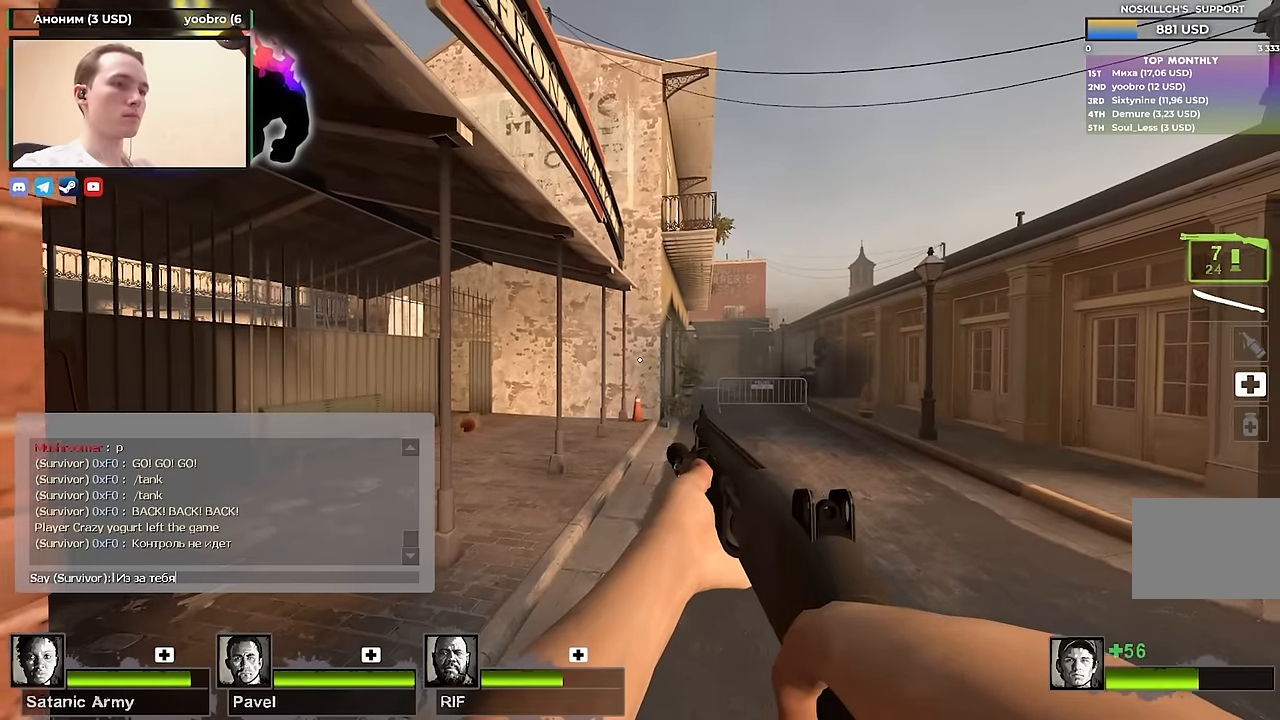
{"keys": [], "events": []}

========================================

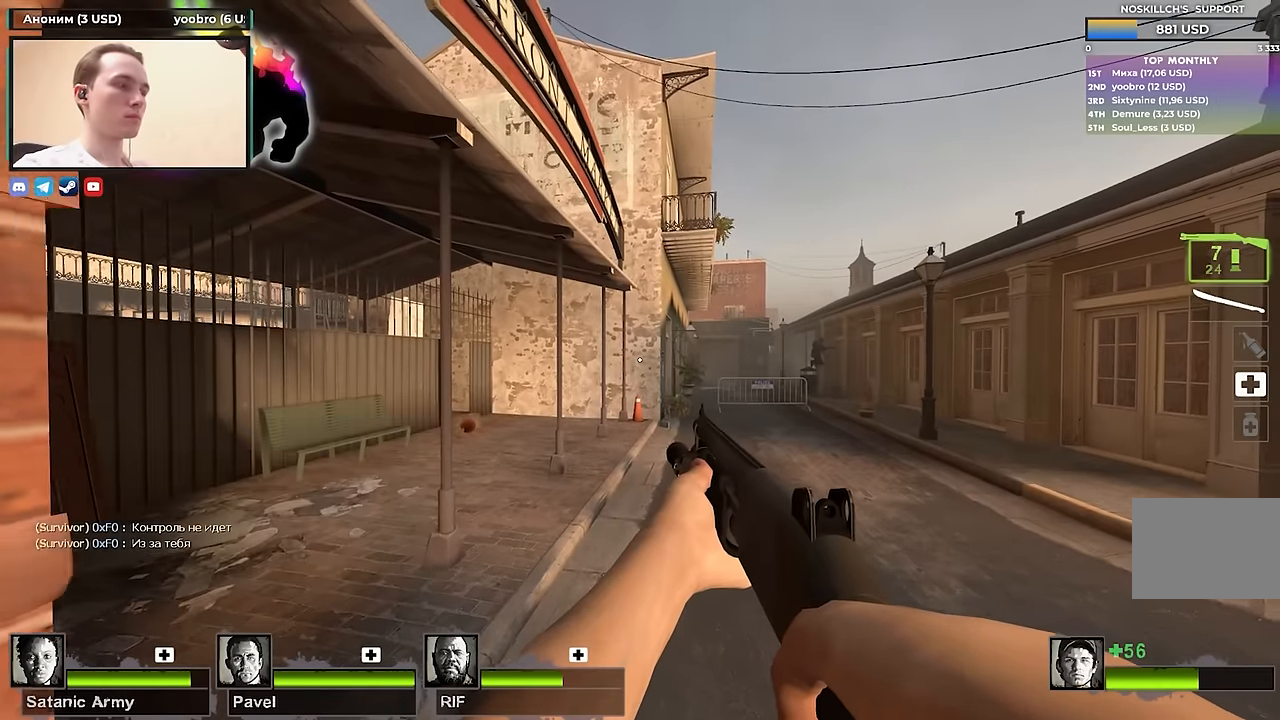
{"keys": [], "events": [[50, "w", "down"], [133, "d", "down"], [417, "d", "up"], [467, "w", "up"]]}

========================================

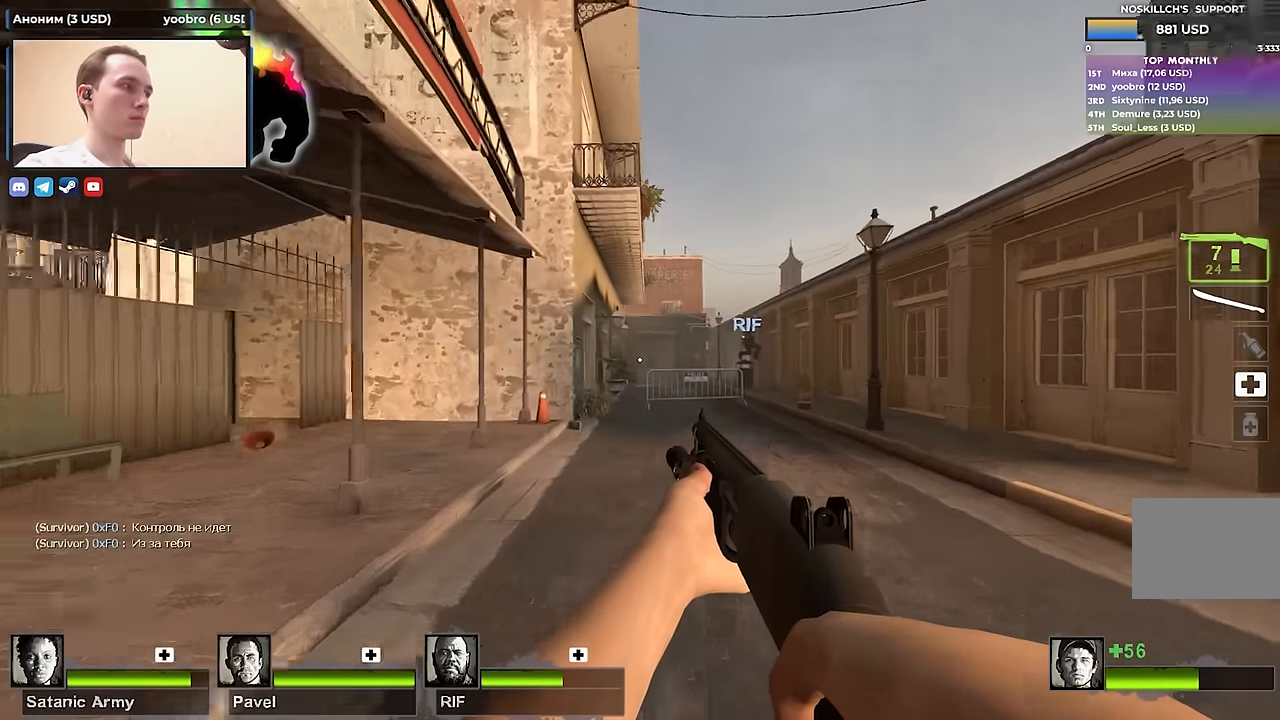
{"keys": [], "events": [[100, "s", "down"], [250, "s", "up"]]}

========================================

### Directions
If a line in the entries above contains the word "down", copy it.

### Finished task
{"keys": [], "events": [[50, "w", "down"], [133, "d", "down"], [417, "d", "up"], [467, "w", "up"]]}
{"keys": [], "events": [[100, "s", "down"], [250, "s", "up"]]}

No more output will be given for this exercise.